Artbeast gets eco-friendly with “Greenbeast”

By Jason Mount

Rider celebrates the arts once again with the Artbeast festival on May 3.

The theme for the sixth iteration of Artbeast is “Greenbeast,” according to senior arts administration major Elizabeth Smith.

“It’s focused on the intersection of art, culture and sustainability,” Smith said.

While coming up with the festival’s theme year after year can be a challenge, the creative team behind Artbeast had no trouble thinking of this year’s theme.

“The class unanimously came to the decision to use this theme because of how relevant it is with what is going on in the world today,” Smith said.

With the theme chosen, the class started organizing numerous activities for students to partake in. This year’s Artbeast will include activities like live music, mandala making, henna tattoos, t-shirt tye-dying, free food and more, Smith explained.

With event planning comes challenges, however, and the Artbeast creative team found bumps in the road while figuring out what activities to include.

“The biggest challenge we’ve faced with the preparation of Greenbeast has been finding ways to keep the activities eco-friendly and exciting,” Smith said.

Melody Marshall, senior arts administration major, is also a part of the festival’s creative team and found similar struggles with keeping the “green” in “Greenbeast.”
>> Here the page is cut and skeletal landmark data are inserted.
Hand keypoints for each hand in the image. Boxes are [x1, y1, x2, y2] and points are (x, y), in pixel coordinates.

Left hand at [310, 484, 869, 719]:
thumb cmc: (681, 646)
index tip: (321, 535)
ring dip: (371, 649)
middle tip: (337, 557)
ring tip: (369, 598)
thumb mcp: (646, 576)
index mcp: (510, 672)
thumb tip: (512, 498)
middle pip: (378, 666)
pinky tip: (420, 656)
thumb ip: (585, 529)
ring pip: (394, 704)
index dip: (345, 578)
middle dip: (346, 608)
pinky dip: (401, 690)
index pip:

“Most of the challenges this year were really trying to make everything sustainable as well as affordable,” Marshall said. “There was also a challenge in making sure it was still a fun arts activity that students on campus would be interested in.”

Along with the challenges, the Artbeast team also encountered a few highlights in the creative process.

“The biggest highlight so far is seeing all of it come together and hearing people talk about it and tell me that they’re excited to see what we bring to Artbeast this year,” Marshall said. “I’ve also really enjoyed getting to work with this team. We all get along really well and are all friends outside of the class which makes this whole process so much easier. I can’t imagine how difficult it would be if we didn’t work so well together.”

For Smith, the best part of Artbeast was learning how to put it all together.

“Working on this year’s festival has been a great opportunity for the class to learn about event planning. We’ve also had the opportunity to collaborate with other organizations on campus such as the eco-reps and the Office of Sustainability,” Smith said.

Sophomore musical theatre major and Eco-Rep Emma Harris explained the role that the eco-reps played in ArtBeast’s formation.

“We shared some ideas with them, like the Trashion Show, that we had come up with earlier in the year but were unable to find a place for,” Harris said. 

For Harris, the biggest challenge came with communication and collaborating ideas with such a large number of people.

“The class in charge of planning the event and the Eco-Rep team includes a lot of people, so sometimes it gets to be difficult to sit down and have a meeting of the minds,” Harris said. “But overall I think we have worked really well together and I can’t wait to see what comes this collaboration in the future.”

Harris believes the environmentally-friendly aspect of this year’s festival will have a positive impact on ArtBeasts to come, and she cannot wait to see how it comes to fruition.

“The aspects we’ve been working on and planning are so innovative in the ways that they can highlight the creativity and expression of our student body without compromising our environmental impact,” Harris said. 

Smith is hoping Rider’s students look forward to this year’s Artbeast for all the reasons they have loved previous years.

“Students should get excited for Greenbeast because it’s going to be a truly exciting event with lots of activities, live music and so much more.” Smith said.

Published in the 5/1/19 issue of The Rider News.